Realisasi Anggaran Pendapatan dan Belanja Negara (APBN) hingga Januari 2026 mencatat defisit sebesar Rp54,6 triliun. Angka ini setara dengan 0,21% dari Produk Domestik Bruto (PDB).
Jika dibandingkan periode yang sama tahun lalu, defisit tersebut meningkat signifikan. Pada Januari 2025, defisit APBN tercatat sebesar Rp23 triliun atau 0,09% dari PDB. Artinya, secara tahunan defisit tumbuh sekitar 127,4%.
“Posisi defisit anggaran tercatat mencapai Rp54,6 triliun atau hanya 0,21% dari PDB. Angka ini masih sangat terkendali dan berada dalam koridor desain APBN 2026,” ujar Menteri Keuangan Purbaya Yudhi Sadewa, Senin (23/2/2026).
Apa Penyebab Defisit Januari 2026?
Defisit terjadi karena realisasi belanja negara lebih tinggi dibandingkan pendapatan negara. Berikut rinciannya:
- Pendapatan Negara: Rp172,7 triliun
- Belanja Negara: Rp227,3 triliun
Selisih antara keduanya menghasilkan defisit Rp54,6 triliun.
Baca Juga: Penerimaan Pajak Januari 2026 Tumbuh 30,8%, Purbaya Yakin Defisit APBN Terkendali
Pendapatan Negara Tumbuh, Pajak Melonjak 30,7%
Secara keseluruhan, pendapatan negara tumbuh 9,5% secara tahunan. Pertumbuhan ini terutama ditopang oleh penerimaan pajak. Rinciannya sebagai berikut:
- Penerimaan pajak: Rp116,2 triliun (tumbuh 30,7%)
- Kepabeanan dan cukai: Rp22,6 triliun (turun 14%)
- Penerimaan Negara Bukan Pajak (PNBP): Rp33,9 triliun (turun 20,4%)
Menurut Purbaya, lonjakan penerimaan pajak mencerminkan perbaikan ekonomi serta peningkatan efisiensi dalam pengumpulan pajak.
“Ini ada perbaikan ekonomi dan perbaikan dari efisiensi pengumpulan pajak. Saya harap ini berlanjut terus,” jelasnya.
Belanja Negara Akseleratif di Awal Tahun
Dari sisi belanja, pemerintah mencatat pertumbuhan sebesar 25,7% dibandingkan Januari tahun lalu. Akselerasi ini dilakukan sejak awal tahun untuk mendukung berbagai program prioritas.
Belanja negara difokuskan untuk:
- Mendukung program prioritas nasional
- Menjaga daya beli masyarakat
- Mendorong pertumbuhan ekonomi pada kuartal I/2026
Dengan komposisi tersebut, meskipun defisit meningkat secara tahunan, pemerintah menegaskan bahwa kondisi fiskal tetap terkendali dan masih berada dalam batas aman sesuai perencanaan APBN 2026.

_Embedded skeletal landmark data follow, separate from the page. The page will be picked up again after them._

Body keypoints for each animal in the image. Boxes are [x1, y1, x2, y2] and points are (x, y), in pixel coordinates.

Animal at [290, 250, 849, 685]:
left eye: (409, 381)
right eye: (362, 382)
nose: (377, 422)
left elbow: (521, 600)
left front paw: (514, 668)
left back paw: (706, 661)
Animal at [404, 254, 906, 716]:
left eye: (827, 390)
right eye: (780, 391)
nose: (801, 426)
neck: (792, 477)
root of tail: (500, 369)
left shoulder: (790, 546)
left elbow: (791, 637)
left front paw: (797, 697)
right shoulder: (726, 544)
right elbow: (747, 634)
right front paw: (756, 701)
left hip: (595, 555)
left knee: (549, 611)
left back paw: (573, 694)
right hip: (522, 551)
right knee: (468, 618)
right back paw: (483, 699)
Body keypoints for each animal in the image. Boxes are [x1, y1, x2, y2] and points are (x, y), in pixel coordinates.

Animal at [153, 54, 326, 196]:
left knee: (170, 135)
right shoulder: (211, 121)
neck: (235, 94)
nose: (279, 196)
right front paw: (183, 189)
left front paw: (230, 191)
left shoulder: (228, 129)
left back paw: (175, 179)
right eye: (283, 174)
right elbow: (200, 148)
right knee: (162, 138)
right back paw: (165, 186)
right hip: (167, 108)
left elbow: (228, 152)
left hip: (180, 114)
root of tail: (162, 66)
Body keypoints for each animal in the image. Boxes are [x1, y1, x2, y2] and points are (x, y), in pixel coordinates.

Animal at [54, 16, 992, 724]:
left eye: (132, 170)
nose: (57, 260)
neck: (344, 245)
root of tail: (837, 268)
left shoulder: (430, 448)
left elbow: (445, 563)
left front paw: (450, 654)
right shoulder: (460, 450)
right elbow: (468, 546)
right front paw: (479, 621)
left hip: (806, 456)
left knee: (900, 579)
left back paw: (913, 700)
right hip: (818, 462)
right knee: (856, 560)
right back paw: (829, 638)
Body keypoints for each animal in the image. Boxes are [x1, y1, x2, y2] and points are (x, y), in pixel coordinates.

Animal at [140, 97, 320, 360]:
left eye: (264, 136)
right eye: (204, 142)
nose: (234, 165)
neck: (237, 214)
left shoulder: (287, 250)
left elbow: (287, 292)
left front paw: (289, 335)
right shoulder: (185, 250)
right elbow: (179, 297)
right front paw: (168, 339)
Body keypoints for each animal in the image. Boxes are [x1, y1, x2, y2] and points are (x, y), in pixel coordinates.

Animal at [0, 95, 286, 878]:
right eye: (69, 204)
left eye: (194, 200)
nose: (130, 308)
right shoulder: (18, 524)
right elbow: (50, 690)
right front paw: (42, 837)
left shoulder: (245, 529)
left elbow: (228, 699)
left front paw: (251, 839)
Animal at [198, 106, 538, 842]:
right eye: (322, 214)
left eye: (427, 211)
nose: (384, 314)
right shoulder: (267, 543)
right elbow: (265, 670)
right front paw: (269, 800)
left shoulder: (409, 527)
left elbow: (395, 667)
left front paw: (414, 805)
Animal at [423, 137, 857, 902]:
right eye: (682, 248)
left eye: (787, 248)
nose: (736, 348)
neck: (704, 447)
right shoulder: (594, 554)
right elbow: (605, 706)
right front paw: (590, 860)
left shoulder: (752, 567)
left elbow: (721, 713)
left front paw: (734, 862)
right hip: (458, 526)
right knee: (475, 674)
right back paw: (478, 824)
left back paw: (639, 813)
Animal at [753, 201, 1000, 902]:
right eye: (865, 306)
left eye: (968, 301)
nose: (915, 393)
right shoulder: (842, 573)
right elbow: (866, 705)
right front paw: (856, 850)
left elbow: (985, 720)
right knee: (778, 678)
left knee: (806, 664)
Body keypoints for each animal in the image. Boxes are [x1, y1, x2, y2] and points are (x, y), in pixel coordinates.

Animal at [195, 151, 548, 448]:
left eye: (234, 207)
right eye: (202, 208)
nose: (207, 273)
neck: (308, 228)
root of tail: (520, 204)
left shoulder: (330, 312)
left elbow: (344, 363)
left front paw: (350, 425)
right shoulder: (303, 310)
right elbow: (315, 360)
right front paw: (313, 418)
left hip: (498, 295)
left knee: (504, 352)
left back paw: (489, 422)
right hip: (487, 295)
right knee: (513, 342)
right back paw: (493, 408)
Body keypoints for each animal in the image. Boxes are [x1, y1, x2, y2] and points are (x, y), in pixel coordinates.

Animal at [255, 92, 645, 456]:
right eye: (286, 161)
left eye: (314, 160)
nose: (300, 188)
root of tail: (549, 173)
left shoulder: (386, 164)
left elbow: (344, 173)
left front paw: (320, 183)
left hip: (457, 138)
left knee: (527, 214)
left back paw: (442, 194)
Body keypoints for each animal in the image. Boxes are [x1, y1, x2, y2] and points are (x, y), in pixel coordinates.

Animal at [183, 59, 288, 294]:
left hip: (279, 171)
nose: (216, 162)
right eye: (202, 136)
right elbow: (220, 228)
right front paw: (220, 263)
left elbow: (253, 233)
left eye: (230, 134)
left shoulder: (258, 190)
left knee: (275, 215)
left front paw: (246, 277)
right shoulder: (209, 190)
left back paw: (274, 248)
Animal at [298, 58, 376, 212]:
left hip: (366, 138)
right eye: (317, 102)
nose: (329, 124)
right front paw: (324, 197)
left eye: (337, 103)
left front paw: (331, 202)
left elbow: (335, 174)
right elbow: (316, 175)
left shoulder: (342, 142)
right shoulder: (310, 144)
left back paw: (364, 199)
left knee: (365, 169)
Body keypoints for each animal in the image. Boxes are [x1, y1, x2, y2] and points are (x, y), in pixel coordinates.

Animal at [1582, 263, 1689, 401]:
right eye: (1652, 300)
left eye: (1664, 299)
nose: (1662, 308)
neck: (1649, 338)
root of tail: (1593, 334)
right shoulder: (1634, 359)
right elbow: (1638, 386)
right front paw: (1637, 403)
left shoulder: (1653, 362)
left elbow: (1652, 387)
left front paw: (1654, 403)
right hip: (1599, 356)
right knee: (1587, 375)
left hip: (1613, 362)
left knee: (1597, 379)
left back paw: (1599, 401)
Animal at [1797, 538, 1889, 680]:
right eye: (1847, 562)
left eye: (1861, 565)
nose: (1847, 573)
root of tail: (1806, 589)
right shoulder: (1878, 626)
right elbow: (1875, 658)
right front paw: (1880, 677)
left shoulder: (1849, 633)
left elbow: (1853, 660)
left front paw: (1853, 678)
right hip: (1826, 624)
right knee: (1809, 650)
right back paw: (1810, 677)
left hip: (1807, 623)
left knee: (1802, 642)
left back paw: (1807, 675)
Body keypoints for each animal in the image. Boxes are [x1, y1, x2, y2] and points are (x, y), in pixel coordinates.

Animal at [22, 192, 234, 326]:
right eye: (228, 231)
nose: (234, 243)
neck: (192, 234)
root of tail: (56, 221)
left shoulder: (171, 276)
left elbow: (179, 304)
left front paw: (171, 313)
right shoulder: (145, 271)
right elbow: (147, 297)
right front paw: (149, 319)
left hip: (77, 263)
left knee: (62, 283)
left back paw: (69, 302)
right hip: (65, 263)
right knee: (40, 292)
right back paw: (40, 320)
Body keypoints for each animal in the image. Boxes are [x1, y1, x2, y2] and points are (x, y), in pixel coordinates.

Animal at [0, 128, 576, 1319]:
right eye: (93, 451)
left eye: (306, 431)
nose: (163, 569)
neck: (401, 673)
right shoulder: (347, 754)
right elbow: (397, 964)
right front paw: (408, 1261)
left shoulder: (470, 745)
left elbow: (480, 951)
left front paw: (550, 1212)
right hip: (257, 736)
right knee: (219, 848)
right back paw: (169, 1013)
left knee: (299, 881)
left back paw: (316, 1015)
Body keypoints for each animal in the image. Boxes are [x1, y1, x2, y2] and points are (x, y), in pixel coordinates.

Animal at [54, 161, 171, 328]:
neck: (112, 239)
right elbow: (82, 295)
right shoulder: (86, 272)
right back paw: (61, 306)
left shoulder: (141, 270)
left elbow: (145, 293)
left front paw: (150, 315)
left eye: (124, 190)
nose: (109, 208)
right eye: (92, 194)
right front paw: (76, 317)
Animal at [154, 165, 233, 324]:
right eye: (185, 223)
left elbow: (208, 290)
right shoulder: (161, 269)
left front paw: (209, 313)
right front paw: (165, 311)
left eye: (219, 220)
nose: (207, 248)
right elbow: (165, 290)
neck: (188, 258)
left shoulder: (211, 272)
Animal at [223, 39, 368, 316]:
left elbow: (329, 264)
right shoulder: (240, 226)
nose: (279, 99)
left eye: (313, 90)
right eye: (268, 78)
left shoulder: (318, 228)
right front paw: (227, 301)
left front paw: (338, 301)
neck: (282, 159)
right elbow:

Baca Juga: Defisit APBN 2025 Tetap Aman meski Target Pajak Diproyeksi Meleset
FAQ Seputar Defisit APBN Januari 2026
1. Berapa defisit APBN per Januari 2026?
Defisit APBN per Januari 2026 tercatat sebesar Rp54,6 triliun atau setara dengan 0,21% dari PDB.
2. Mengapa defisit APBN Januari 2026 meningkat?
Defisit meningkat karena belanja negara (Rp227,3 triliun) lebih besar dibandingkan pendapatan negara (Rp172,7 triliun). Secara tahunan, defisit tumbuh sekitar 127,4% dibanding Januari 2025.
3. Apakah defisit Rp54,6 triliun masih aman?
Menurut Menteri Keuangan Purbaya Yudhi Sadewa, angka tersebut masih terkendali dan berada dalam koridor desain APBN 2026.
4. Bagaimana kinerja penerimaan pajak Januari 2026?
Penerimaan pajak mencapai Rp116,2 triliun dan tumbuh 30,7% secara tahunan. Kenaikan ini didorong oleh perbaikan ekonomi dan peningkatan efisiensi pengumpulan pajak.
5. Untuk apa belanja negara di awal 2026 difokuskan?
Belanja negara difokuskan untuk:
- Mendukung program prioritas pemerintah
- Menjaga daya beli masyarakat
- Mendorong pertumbuhan ekonomi kuartal I/2026
Dengan strategi tersebut, pemerintah berharap pertumbuhan ekonomi tetap terjaga meskipun terjadi defisit pada awal tahun.